The reason funds are flowing into inflation bonds is that their yields are linked to inflation, making them attractive as an inflation hedge investment. Inflation bonds are structured so that when inflation rises, yields increase, and when inflation falls, yields decrease. They pay interest based on the principal adjusted for the inflation rate. Because capital gains occur when inflation rises, they are also used as a hedge against bond investment when bond yields rise (bond prices fall).
As inflation rises sharply, the BEI (Break-Even Inflation), an evaluation indicator for inflation bonds, has also maintained a high level compared to the beginning of the year, keeping the relative attractiveness of inflation bonds high. BEI is an indicator that reflects the market's expected inflation rate by subtracting the 10-year inflation-linked bond yield from the 10-year government bond yield. While BEI was around 140-150 basis points at the beginning of the year, it has maintained a high average level of about 190 basis points. With the increased attractiveness of inflation bond investments and the expectation that the inflation rate will remain in the 5% range next month, the trading value of inflation bonds is expected to remain above 1 trillion KRW in the second half of the year. Kim Ji-man, a researcher at Samsung Securities, predicted, "In the second half of the year, BEI is likely to rise further, and inflation bonds are expected to continue outperforming nominal bonds."

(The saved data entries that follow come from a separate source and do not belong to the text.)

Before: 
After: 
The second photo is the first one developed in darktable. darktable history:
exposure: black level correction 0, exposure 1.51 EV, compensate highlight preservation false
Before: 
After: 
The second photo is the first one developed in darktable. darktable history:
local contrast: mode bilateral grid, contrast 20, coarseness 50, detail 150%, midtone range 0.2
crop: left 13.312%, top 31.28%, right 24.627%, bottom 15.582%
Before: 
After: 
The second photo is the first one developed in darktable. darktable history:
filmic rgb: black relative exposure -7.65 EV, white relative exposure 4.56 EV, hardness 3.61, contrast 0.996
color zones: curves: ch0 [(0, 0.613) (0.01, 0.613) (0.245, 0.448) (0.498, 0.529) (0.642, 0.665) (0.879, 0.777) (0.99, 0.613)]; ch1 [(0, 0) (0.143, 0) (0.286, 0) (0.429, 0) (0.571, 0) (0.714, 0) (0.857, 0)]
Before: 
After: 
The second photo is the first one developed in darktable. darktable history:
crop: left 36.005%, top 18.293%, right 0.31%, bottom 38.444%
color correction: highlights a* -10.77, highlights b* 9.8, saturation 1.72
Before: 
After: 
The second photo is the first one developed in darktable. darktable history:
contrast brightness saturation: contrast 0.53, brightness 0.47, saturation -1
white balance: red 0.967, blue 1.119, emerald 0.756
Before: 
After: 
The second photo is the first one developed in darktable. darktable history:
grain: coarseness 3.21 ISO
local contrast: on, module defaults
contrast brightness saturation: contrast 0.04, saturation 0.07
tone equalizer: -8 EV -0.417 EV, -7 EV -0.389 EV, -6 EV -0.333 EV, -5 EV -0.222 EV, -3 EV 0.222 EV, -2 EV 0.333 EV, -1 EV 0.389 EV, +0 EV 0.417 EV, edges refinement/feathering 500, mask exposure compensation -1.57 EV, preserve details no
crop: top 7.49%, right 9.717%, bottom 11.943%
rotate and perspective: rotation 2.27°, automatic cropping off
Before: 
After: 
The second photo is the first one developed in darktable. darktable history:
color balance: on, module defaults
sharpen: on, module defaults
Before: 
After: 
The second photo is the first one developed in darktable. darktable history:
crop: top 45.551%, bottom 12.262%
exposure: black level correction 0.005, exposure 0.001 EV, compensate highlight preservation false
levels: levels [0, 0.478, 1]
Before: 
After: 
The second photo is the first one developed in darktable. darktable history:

As the attractiveness of inflation bond investments increases, securities firms are also moving to launch related products. Kiwoom Asset Management newly listed the 'KOSEF Inflation Bond KIS' exchange-traded fund (ETF) on the 31st of last month, which primarily invests in inflation-linked government bonds. 'KOSEF Inflation Bond KIS' is the first domestic ETF to invest solely in inflation-linked government bonds. A representative from Kiwoom Asset Management explained, "This ETF will be an effective long-term inflation hedge product for individual investors who find direct bond trading difficult," adding, "As the first ETF investing in domestic inflation-linked bonds, it is expected to contribute to expanding the lineup of bond-type products."